Studies failed to report and justify the sample size method, which is considered an important component of the methodological quality. Few studies specified the study design, providing broad information (e.g., “in this exploratory investigation”). Studies also failed to provide information about the recruitment method, which may limit the replication of studies [26].

4.5. Clinical and Research Considerations

Taking the results together, children with CP may have altered brain activity during mobility tasks when compared with TD and across various mobility outcomes. These findings highlight the neural basis of limitations in activities that are important for individuals with CP and might reinforce the importance of implementing motor intervention strategies that explore principles of neuroplasticity [16] to minimize maladaptive changes in brain activity during mobility activities and maximize the recovery potential of children with CP. Examples of these therapies include Hand and Arm Bimanual Intensive Therapy Including Lower Extremities (HABIT-ILE) [60] and Constraint-Induced Movement Therapy (CIMT), as they have been suggested to potentially change brain activity [61]. It is important to note that successful interventions also demonstrate a range of effectiveness across participants, which may be related in part to their variable patterns of brain organization that may be positively or potentially negatively affected by specific approaches depending on which patterns are more adaptive for each individual.
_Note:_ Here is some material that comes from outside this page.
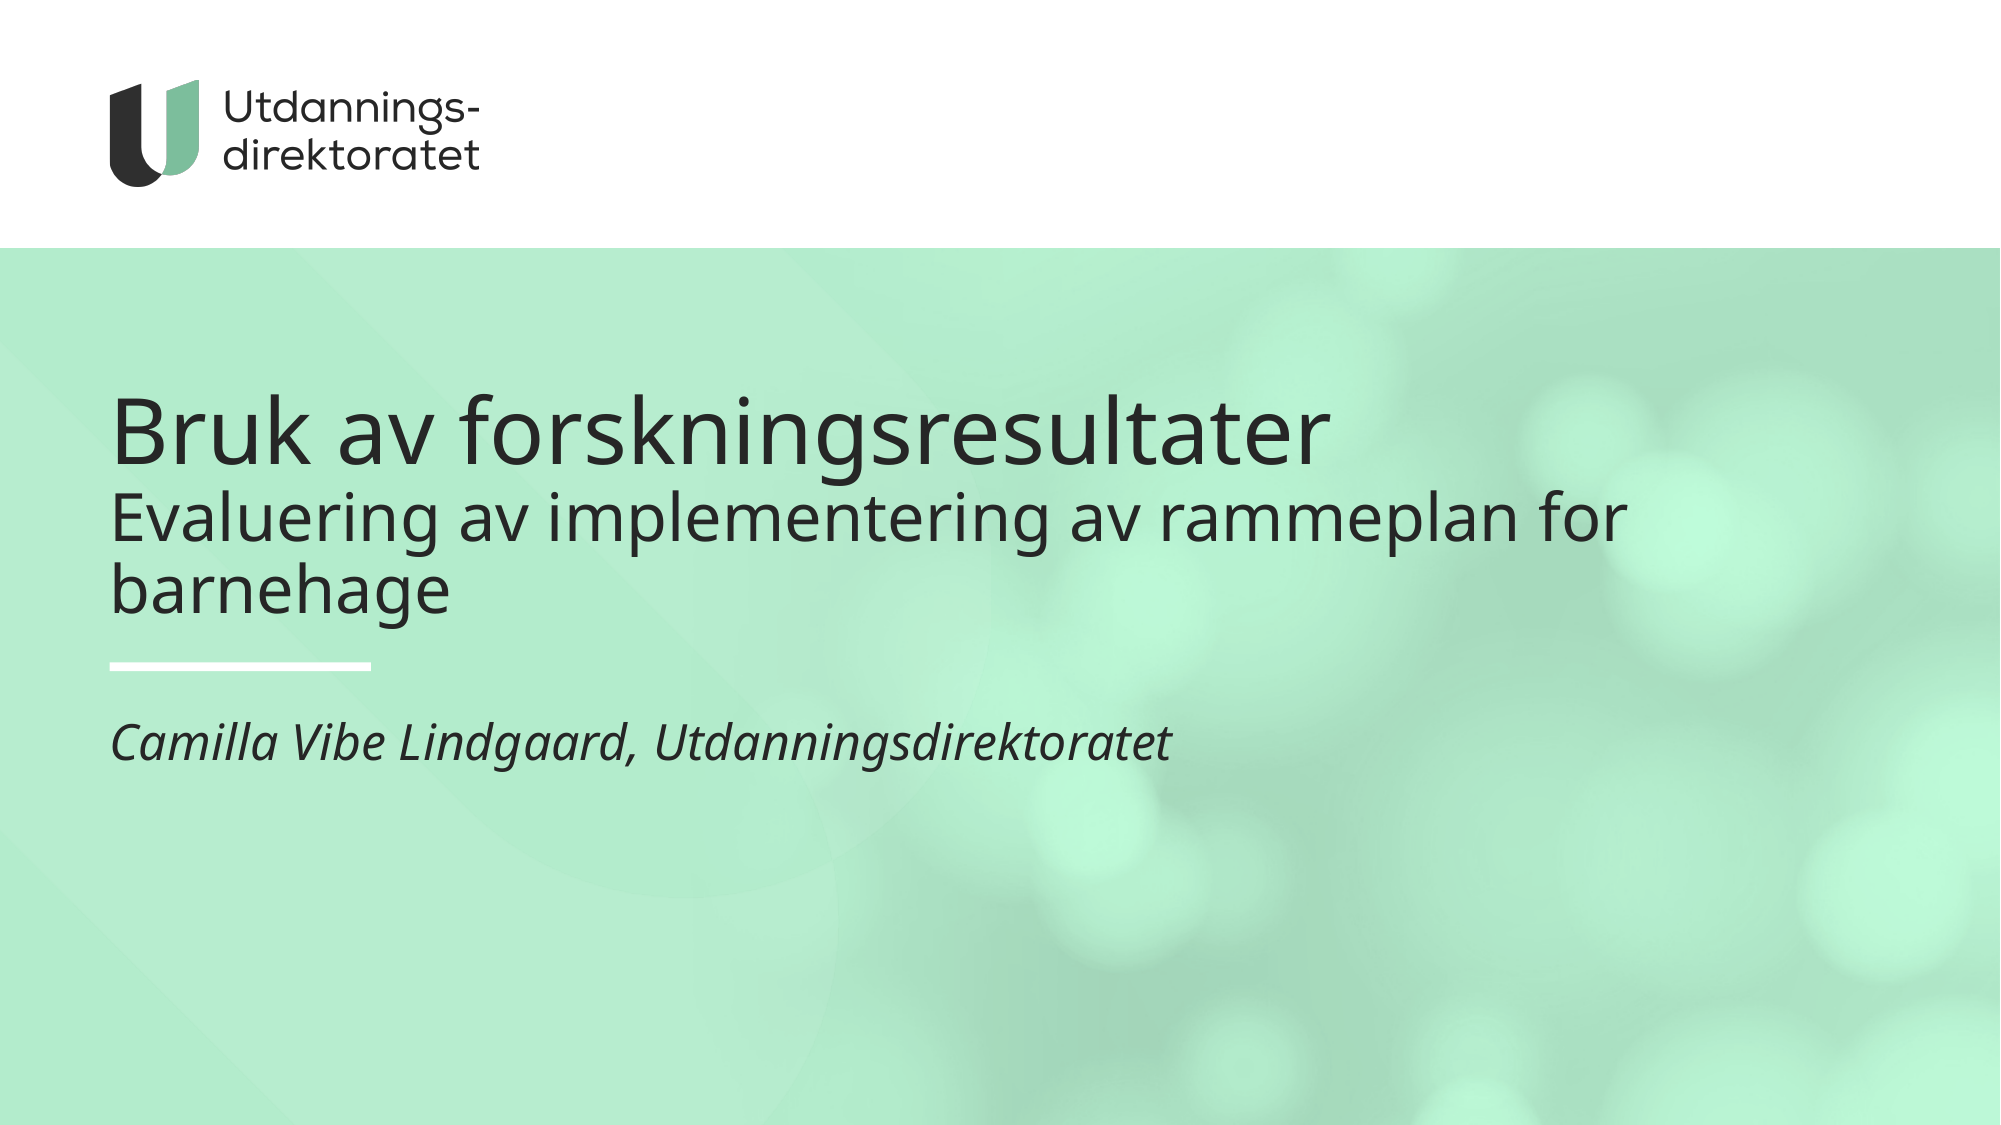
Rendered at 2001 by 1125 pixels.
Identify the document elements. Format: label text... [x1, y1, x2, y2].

Limited information on the associations of brain activity with mobility can lead to difficulties in understanding the neurodevelopmental and neuroplasticity processes in the face of interventions focused on mobility tasks. In this review, we aimed to address this gap, despite the challenges in standardizing results due to the high variability in characteristics of participants with CP and assessment instruments. Our goal was also to encourage further research on this topic.

5. Conclusions

Children with CP reveal increased brain activation during mobility compared to TD children. The patterns of brain reorganization and CST microstructural organization of children with CP during mobility activities showed high variability, perhaps due to the heterogeneity of participants and methods. Further studies are necessary to understand the relationship between brain, behavior, and mobility tasks and thus, to facilitate the translation of findings to clinical practice. Such information could guide neurorehabilitation strategies targeting brain neuroplasticity accompanying functional gains.